1.3 Research highlights

This paper addresses issues related to climate change, global warming and in particular maximum temperature extremes in the Limpopo province of South Africa. The study is based on combining two main approaches; bivariate conditional extremes model (Heffernan and Tawn 2004; Keef et al. 2013; Southworth et al. 2020) and time-varying threshold (Sigauke and Bere 2017). Conditional extremes modelling is crucial in the study of the dependence structure among several variables. Conditioning on one variable helps to understand the significant positive (or negative) extremal dependence of the remaining variables on the large values of the conditioning variable.
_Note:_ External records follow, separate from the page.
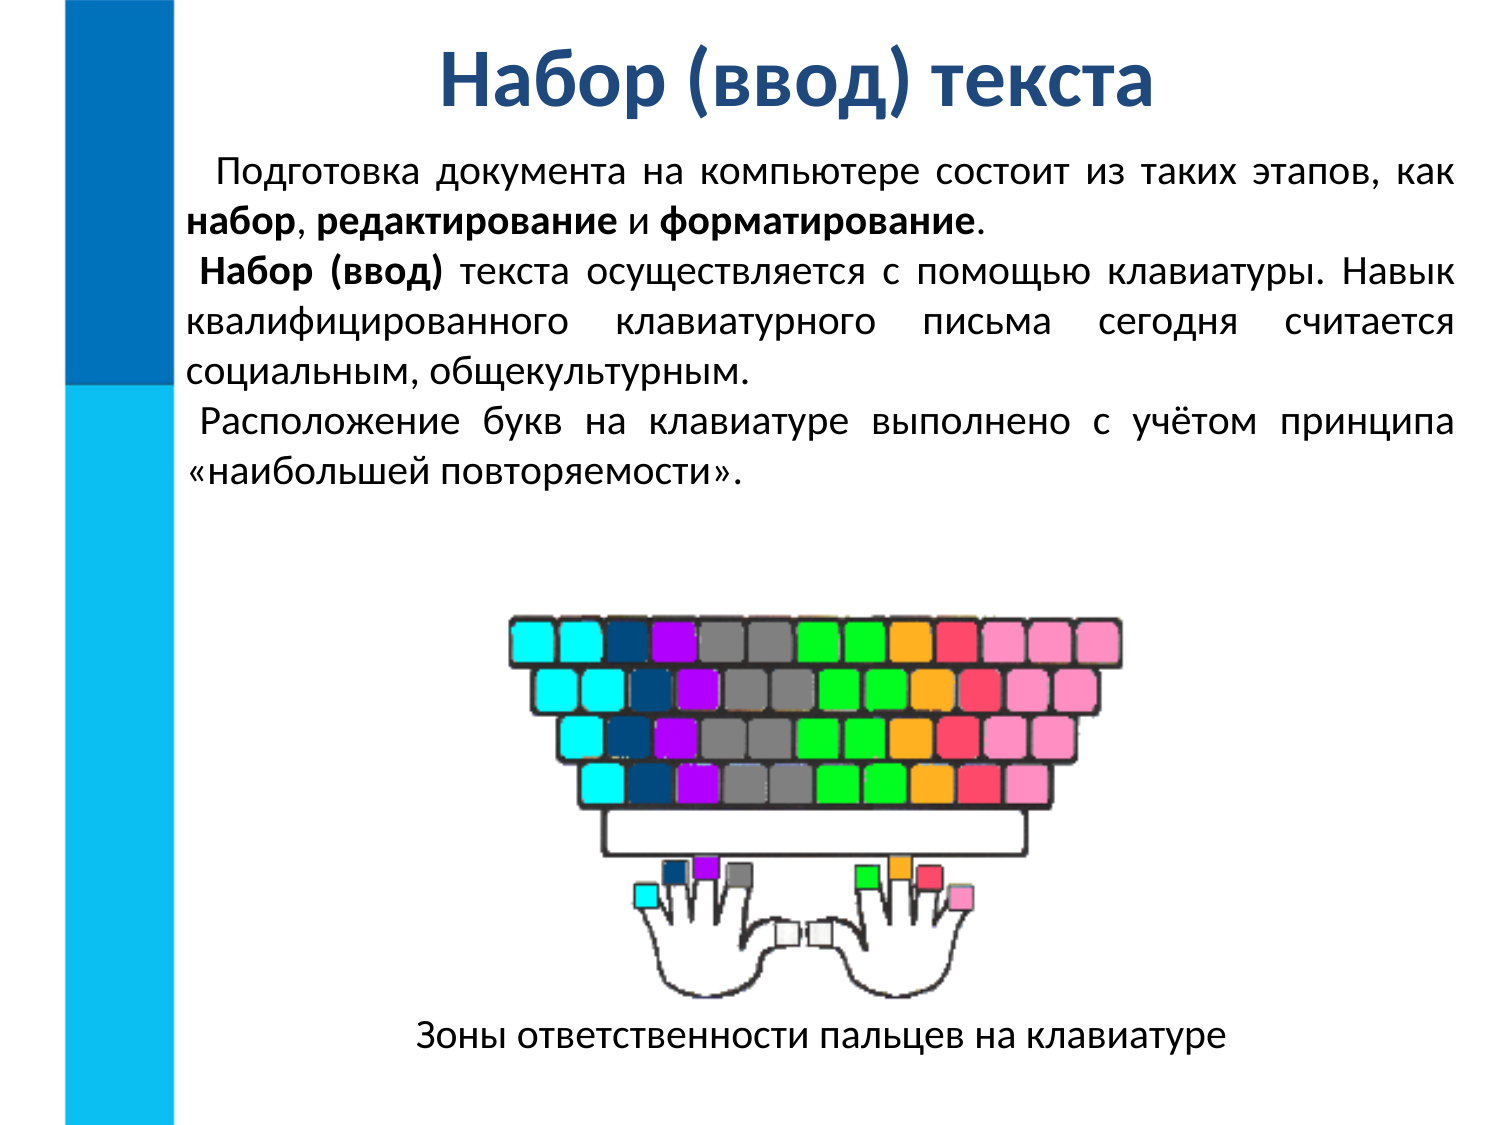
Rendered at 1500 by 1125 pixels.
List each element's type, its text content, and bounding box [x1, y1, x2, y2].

text_box Набор (ввод) текста [171, 30, 1425, 134]
picture [0, 0, 1500, 1125]
text_box Зоны ответственности пальцев на клавиатуре [194, 999, 1435, 1066]
text_box Подготовка документа на компьютере состоит из таких этапов, как набор, редактирование и форматирование. Набор (ввод) текста осуществляется с помощью клавиатуры. Навык квалифицированного клавиатурного письма сегодня считается социальным, общекультурным. Расположение букв на клавиатуре выполнено с учётом принципа «наибольшей повторяемости». [171, 134, 1471, 501]
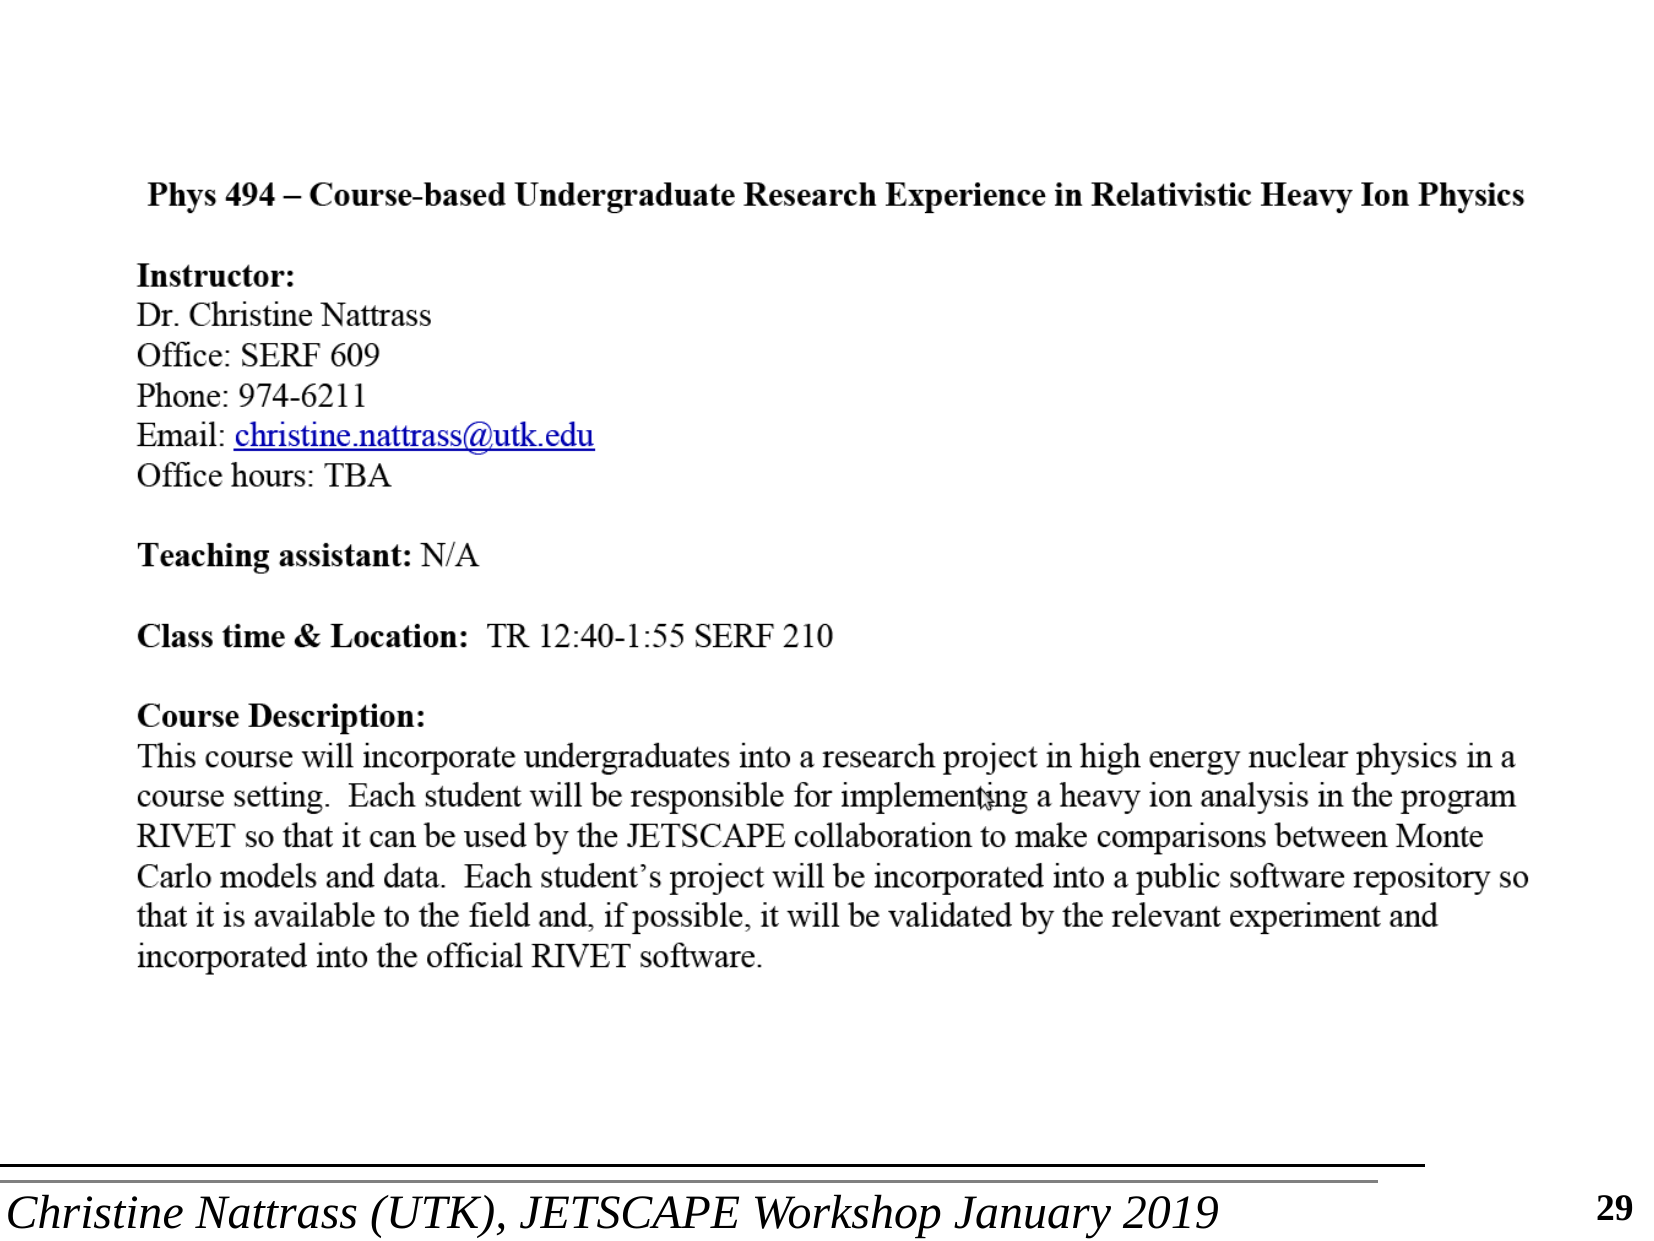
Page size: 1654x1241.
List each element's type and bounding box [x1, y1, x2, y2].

picture [0, 109, 1652, 1009]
This paper presents an application of bivariate threshold excess modelling approach with a positive shift factor as a time-varying threshold to the monthly maximum temperature extremes in four meteorological stations of Limpopo province in South Africa namely Mara, Messina, Polokwane and Thabazimbi. Among the major findings were the significant strong positive extremal dependence of Thabazimbi on large temperature values of Mara and the strong negative extremal dependence of Polokwane on large temperature values of Messina.
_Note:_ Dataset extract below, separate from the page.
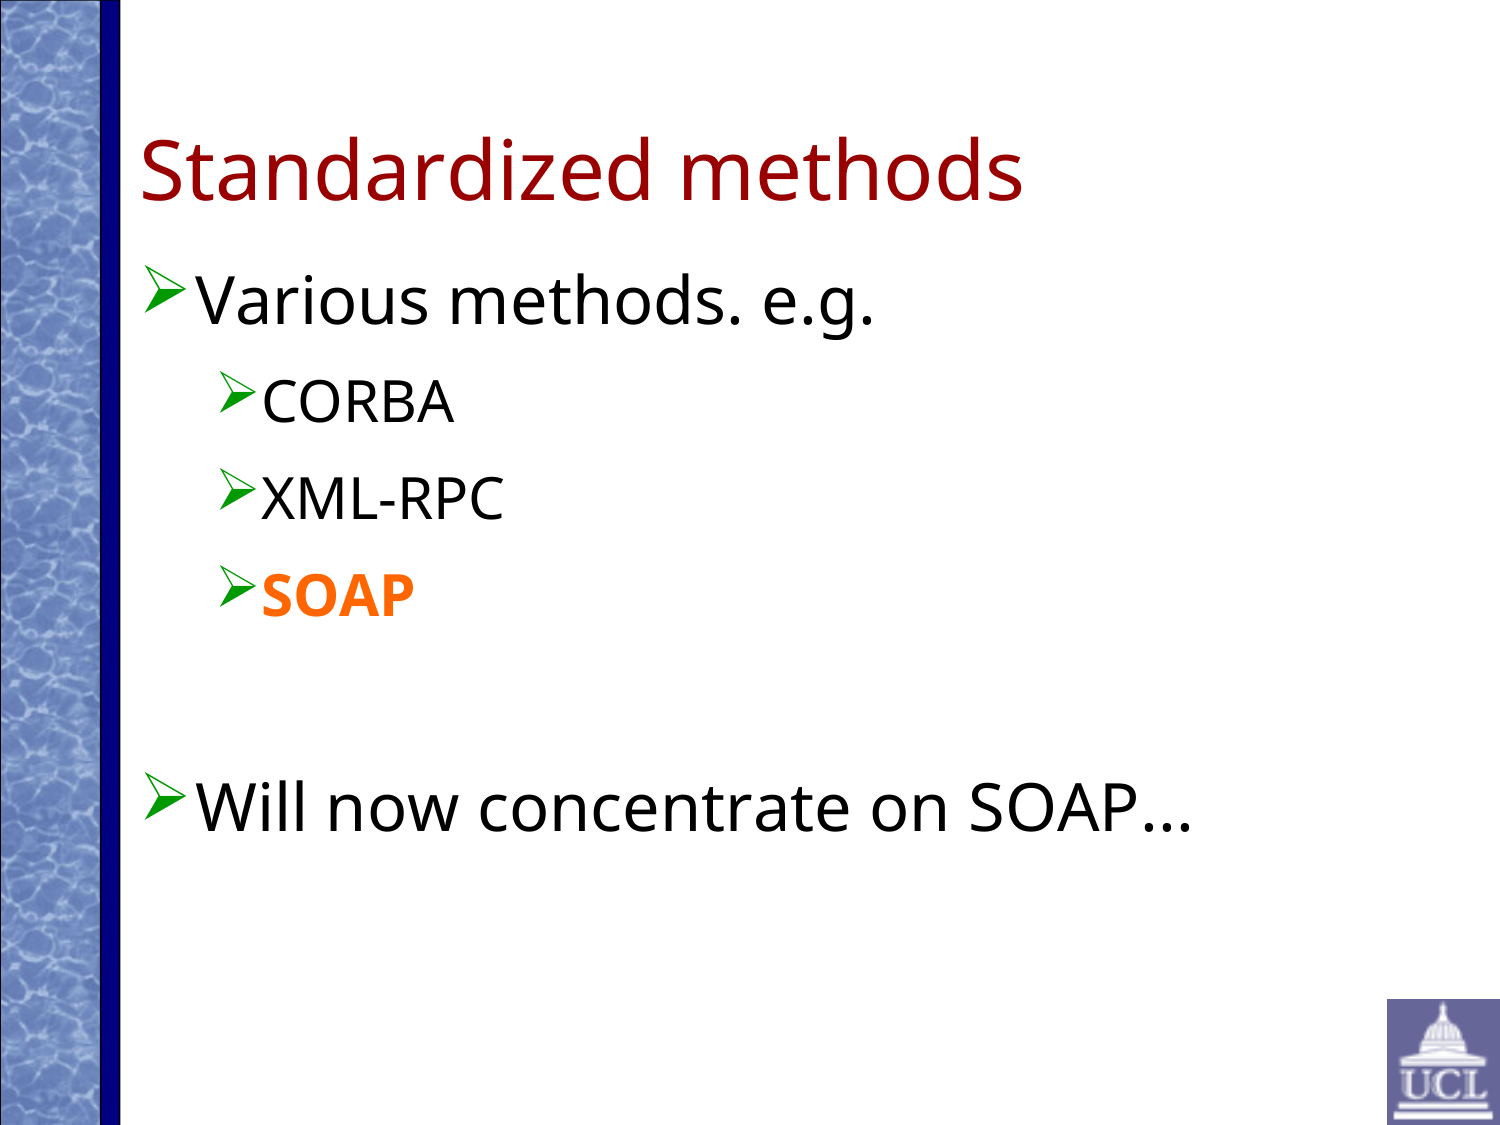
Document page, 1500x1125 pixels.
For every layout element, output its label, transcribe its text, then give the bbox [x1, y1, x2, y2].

The main contribution of this paper is in using a penalised cubic smoothing spline to perform a nonlinear detrending of the temperature data prior to fitting bivariate threshold excess models based on Laplace margins to positive residuals above the threshold and a positive shift factor as a time-varying threshold to capture the climate change or seasonality and/or cyclic effects in the data. The existing gap in the literature was in combining these two approaches using conditional extremes dependence modelling. The overall significance of this bivariate conditional extremes dependence modelling study lies on quantifying the dependence effects of maximum temperature extremes amongst the various meteorological stations in order to reveal some useful information needed for planning by climatologists, meteorologists, agriculturalists, decision-makers and planners in the energy sector.
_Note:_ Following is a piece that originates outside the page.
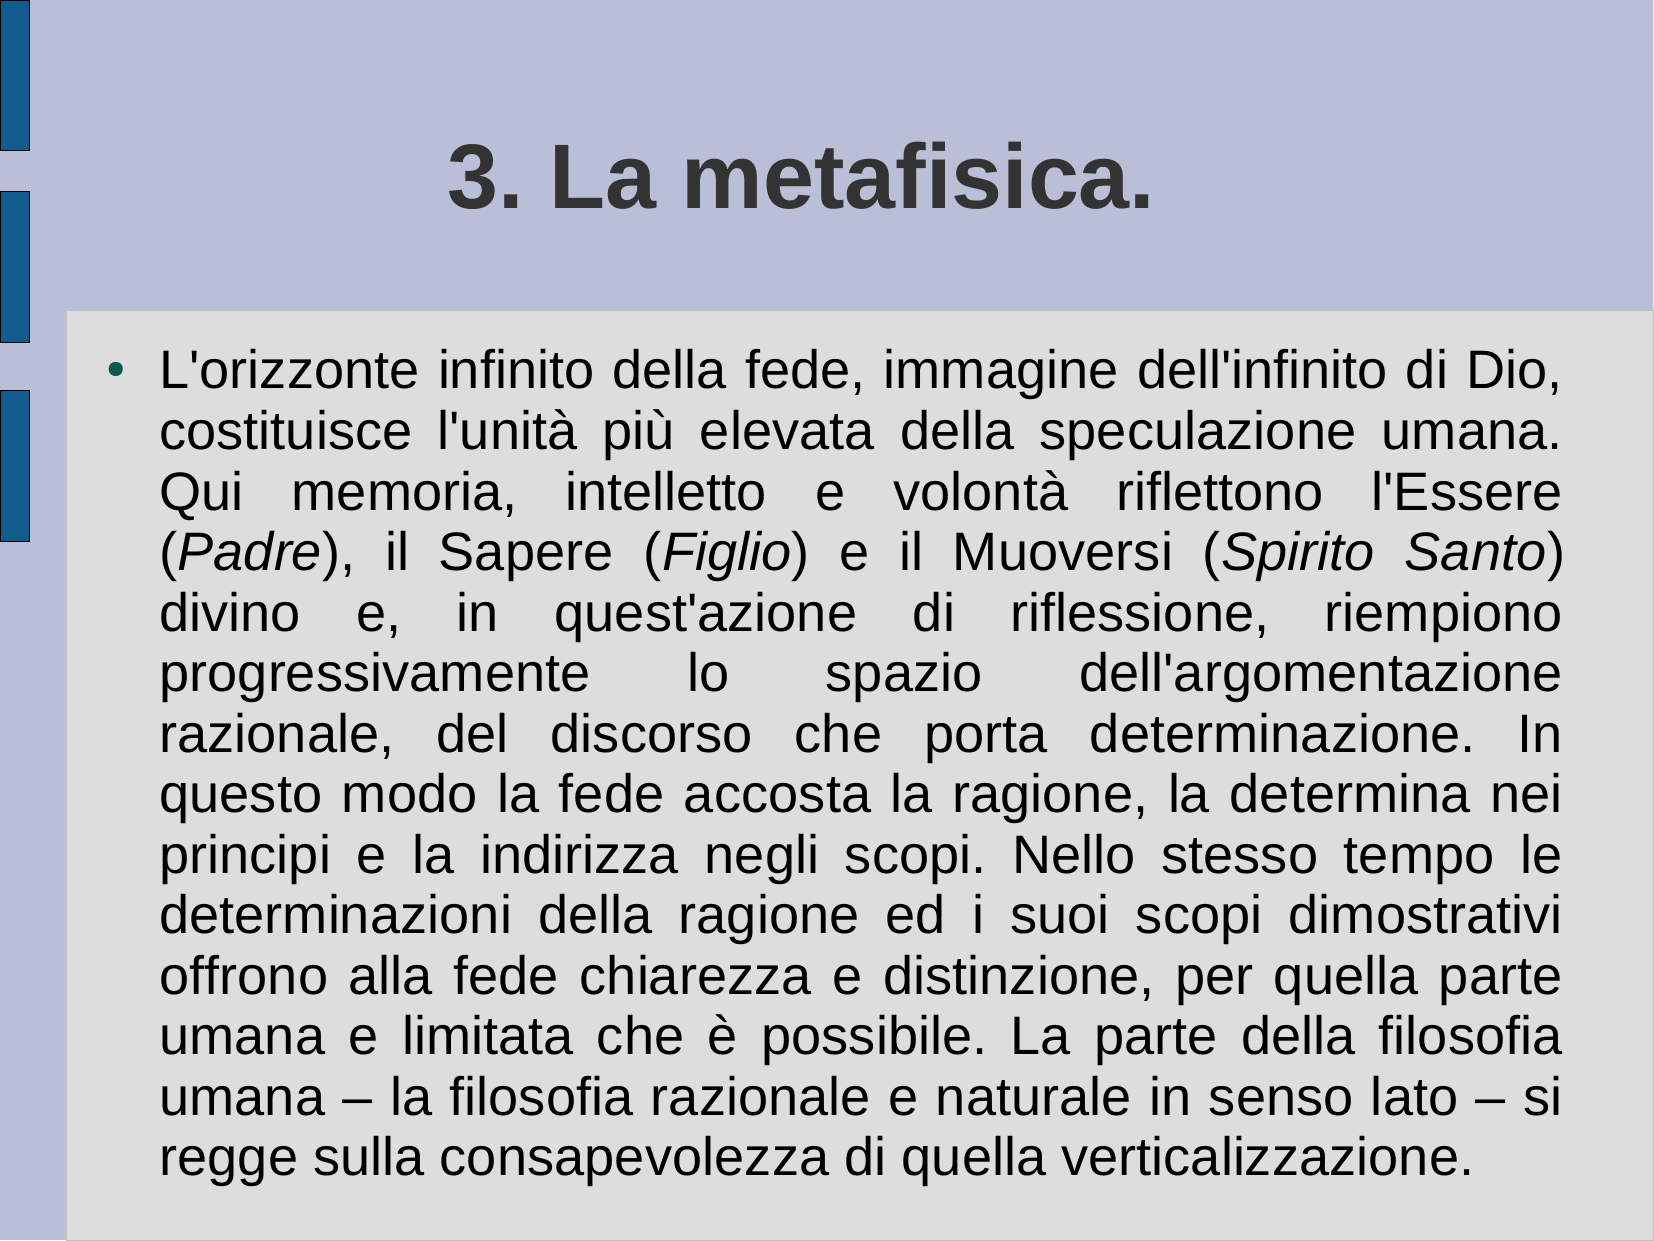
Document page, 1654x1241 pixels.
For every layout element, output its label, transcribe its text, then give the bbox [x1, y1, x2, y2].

list L'orizzonte infinito della fede, immagine dell'infinito di Dio, costituisce l'unità più elevata della speculazione umana. Qui memoria, intelletto e volontà riflettono l'Essere (Padre), il Sapere (Figlio) e il Muoversi (Spirito Santo) divino e, in quest'azione di riflessione, riempiono progressivamente lo spazio dell'argomentazione razionale, del discorso che porta determinazione. In questo modo la fede accosta la ragione, la determina nei principi e la indirizza negli scopi. Nello stesso tempo le determinazioni della ragione ed i suoi scopi dimostrativi offrono alla fede chiarezza e distinzione, per quella parte umana e limitata che è possibile. La parte della filosofia umana – la filosofia razionale e naturale in senso lato – si regge sulla consapevolezza di quella verticalizzazione. [88, 339, 1565, 1211]
title 3. La metafisica. [121, 73, 1534, 281]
The rest of the paper is organised as follows: Sect. 2 gives the theoretical framework of the statistical models considered in this study which include conditional multivariate extreme value modelling, threshold selection, bivariate threshold excess model, Laplace marginal transformation, as well as the data and variables. Sect. 3 presents empirical results and a comprehensive discussion of the results. The concluding remarks and areas for future research are presented in Sect. 4.

2 Models

2.1 Conditional multivariate extreme value modelling

Some joint tail models, copulas and other multivariate extreme methods assume that all the variables should be very large at the same time. This limitation is overcome by the use of conditional extremes model (CEM) (Heffernan and Tawn 2004; Keef et al. 2013; Tilloy et al. 2020). With the CEM, we seek to estimate among variables the dependence structure in which one variable is conditioned on being extreme and seeks to model the conditional distribution (Heffernan and Tawn 2004; Keef et al. 2013).

In this study, we adopt the Heffernan and Tawn (2004) methodology which uses a conditional multivariate approach. In this approach, the dependence structure is estimated after fitting the GPD first to the tails of the marginal distributions. The bivariate case is considered in this study, that is, given the threshold excesses of temperature, the conditional multivariate approach describes the temperature conditional distribution using a regression type model (Heffernan and Tawn 2004; Keef et al. 2013).

In the bivariate case, we focus on approximating a joint distribution \(F(x_i,x_j)\) on \(x_i>u_i\) and \(x_j>u_j\) on regions of \(u_i\) and \(u_j\) that are sufficiently large.

2.1.1 Threshold selection

In this study, a time-varying threshold with a positive shift operator \(\tau\) is used (for details of this modelling approach see Sigauke and Bere 2017). The time-varying threshold used is a penalised cubic smoothing spline given in Eq. (1),

$$\begin{aligned} \pi (t) = \sum \limits _{i=1}^n\left( y_i-f(t_i)\right) ^2 + \lambda \int \left( f^{\prime \prime }(t)\right) ^2\mathrm{d}t + \tau \end{aligned}$$
(1)

where \(y_i\) denotes maximum temperature, \(\lambda\) is a smoothing parameter and \(\tau \in \mathfrak {R}\) is a shift factor which should be large enough to allow asymptotic conditions to be satisfied when we fit the GPD. We extract observations above the time-varying threshold without the shift factor. The positive shift factor \(\tau\) is then estimated using high quantiles in the ‘texmex’ R package.

2.1.2 Bivariate threshold excess model

For this current study, the multivariate modelling is limited to the pairwise combination of variables. A model used in EVT for exceedances above a threshold \(\tau\) ( i.e. \(X > u\)) is the GPD whose distribution function is given in Eq. (2),

$$\begin{aligned} G(x) = 1-\eta \left[ 1+\xi \left( \frac{x-u}{\sigma _u}\right) \right] ^ {-\frac{1}{\xi }} \end{aligned}$$
(2)

where \(\eta = \mathrm{Pr}(X> u), \xi \ne 0 \,\text{ and }\, \sigma > 0\) for a family defined on \(\left\{ \left( 1+\xi \left( \frac{x-u}{\sigma _u}\right) \right) \right\}> 0 \, \text{ and }\, x-u>0\). Hence \(F(x) \approx G(x) \,\text{ on }\, x > u\) for a sufficiently high threshold u with parameters \(\eta , \xi \,\text{ and }\, \sigma _u\) (Coles 2001). The focus is to obtain a family that approximates a joint distribution F(xy) on \(x> u_x, y > u_y\) regions for thresholds \(u_x\) and \(u_y\) that are sufficiently large.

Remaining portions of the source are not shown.